§ YOUR OBJECTIVE:
Can you recast each nonblank line of the material below as a row in a Markdown table with the columns "Row" and "Line"? Leave the pictures out of it.

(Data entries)
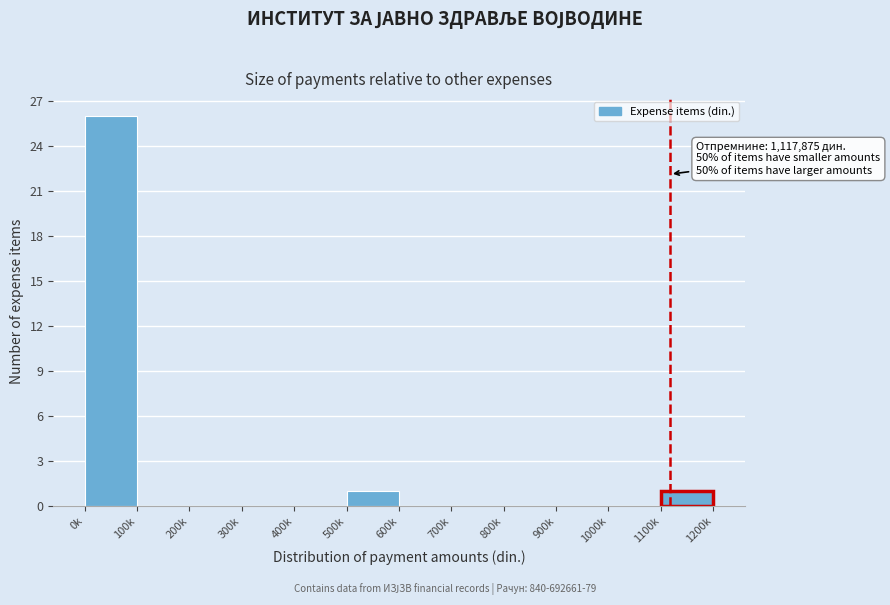

Reading left to right, transcribe all the data shown in this chart.

0k=26	100k=0	200k=0	300k=0	400k=0	500k=1	600k=0	700k=0	800k=0	900k=0	1000k=0	1100k=1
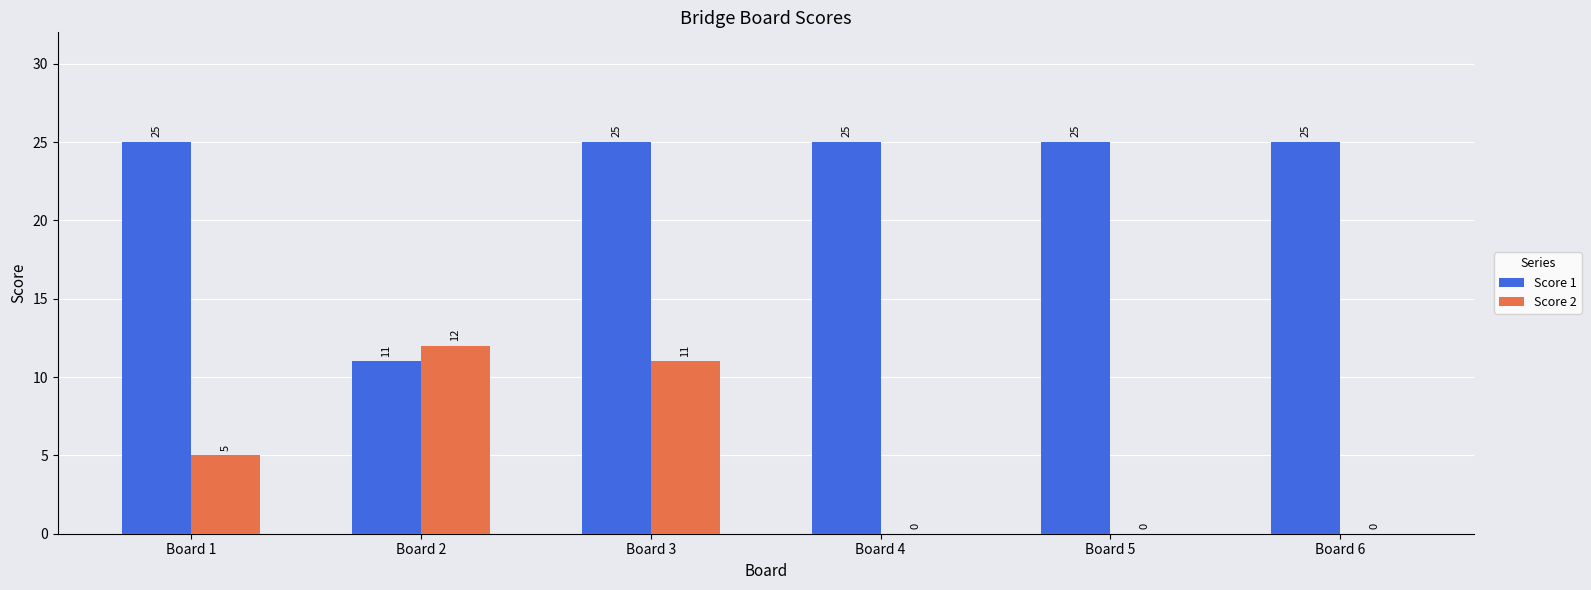

Does the chart contain stacked bars?

No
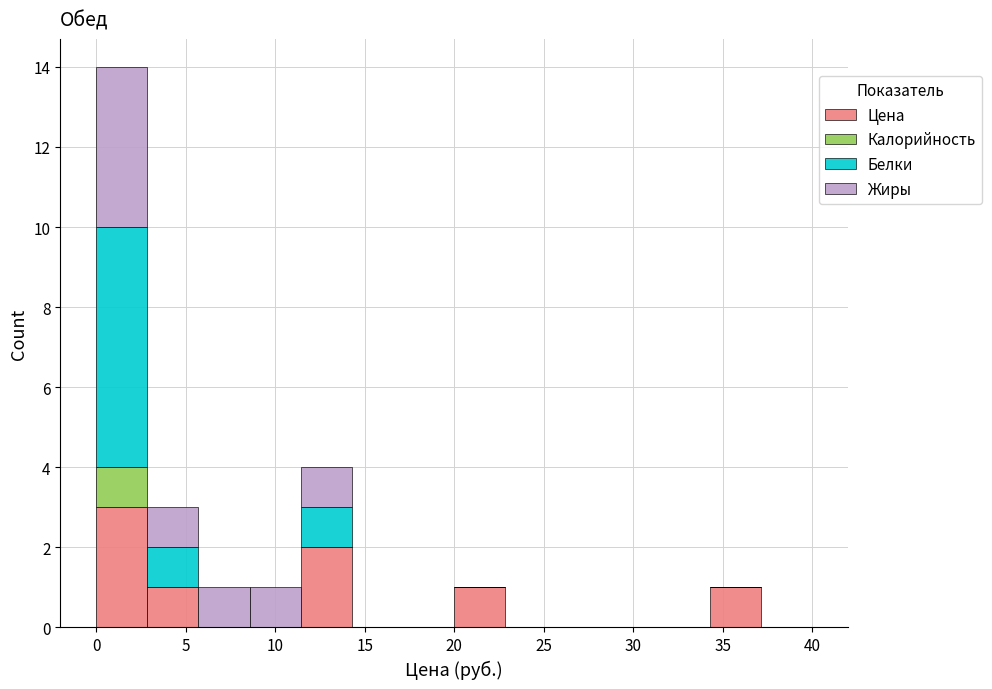

Reading left to right, list every stacked bar in this chart as the range it spans on the x-axis followed by its total height. Neither the bar edges nor the heights are printed on the chart, so give them approximately, as read against the axes.

0.0 to 3.0: 14
3.0 to 5.5: 3
5.5 to 8.5: 1
8.5 to 11.5: 1
11.5 to 14.5: 4
14.5 to 17.0: 0
17.0 to 20.0: 0
20.0 to 23.0: 1
23.0 to 25.5: 0
25.5 to 28.5: 0
28.5 to 31.5: 0
31.5 to 34.5: 0
34.5 to 37.0: 1
37.0 to 40.0: 0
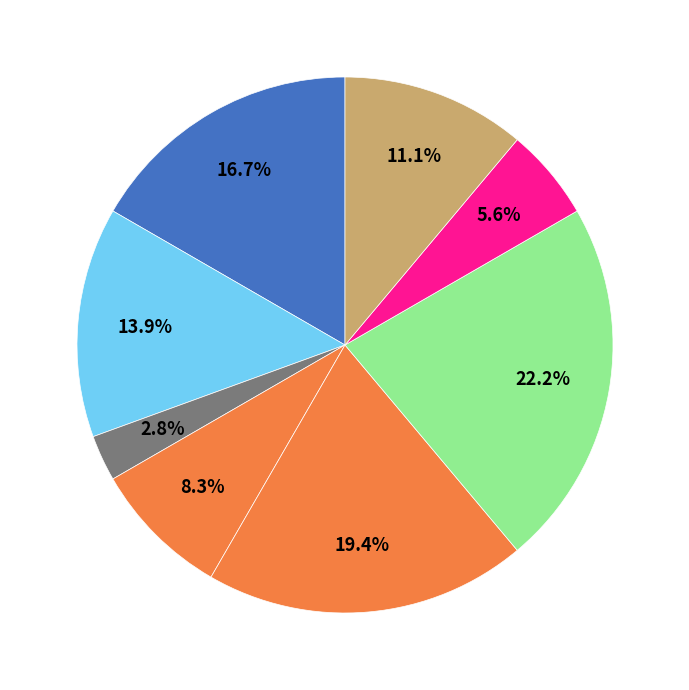

How many slices are in this pie chart?

8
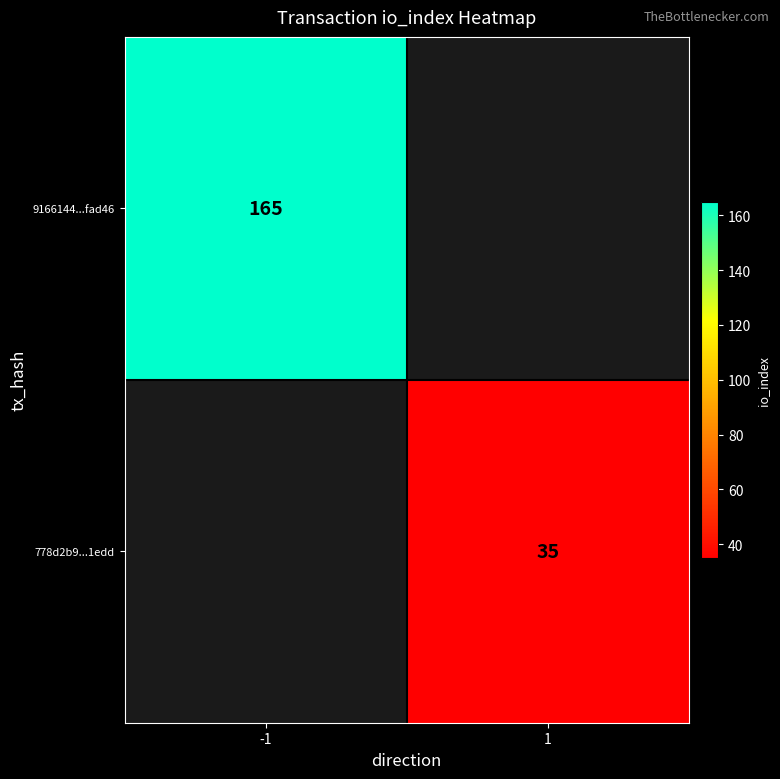

The 9166144...fad46 series shows 165 at -1. True or false?

True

§ SOLUTION TO THIS PROBLEM:
| Row | Line |
|---|---|
| 1 | Reading left to right, transcribe all the data shown in this chart. |
| 2 | 0k=26	100k=0	200k=0	300k=0	400k=0	500k=1	600k=0	700k=0	800k=0	900k=0	1000k=0	1100k=1 |
| 3 | Does the chart contain stacked bars? |
| 4 | No |
| 5 | Reading left to right, list every stacked bar in this chart as the range it spans on the x-axis followed by its total height. Neither the bar edges nor the heights are printed on the chart, so give them approximately, as read against the axes. |
| 6 | 0.0 to 3.0: 14 |
| 7 | 3.0 to 5.5: 3 |
| 8 | 5.5 to 8.5: 1 |
| 9 | 8.5 to 11.5: 1 |
| 10 | 11.5 to 14.5: 4 |
| 11 | 14.5 to 17.0: 0 |
| 12 | 17.0 to 20.0: 0 |
| 13 | 20.0 to 23.0: 1 |
| 14 | 23.0 to 25.5: 0 |
| 15 | 25.5 to 28.5: 0 |
| 16 | 28.5 to 31.5: 0 |
| 17 | 31.5 to 34.5: 0 |
| 18 | 34.5 to 37.0: 1 |
| 19 | 37.0 to 40.0: 0 |
| 20 | How many slices are in this pie chart? |
| 21 | 8 |
| 22 | The 9166144...fad46 series shows 165 at -1. True or false? |
| 23 | True |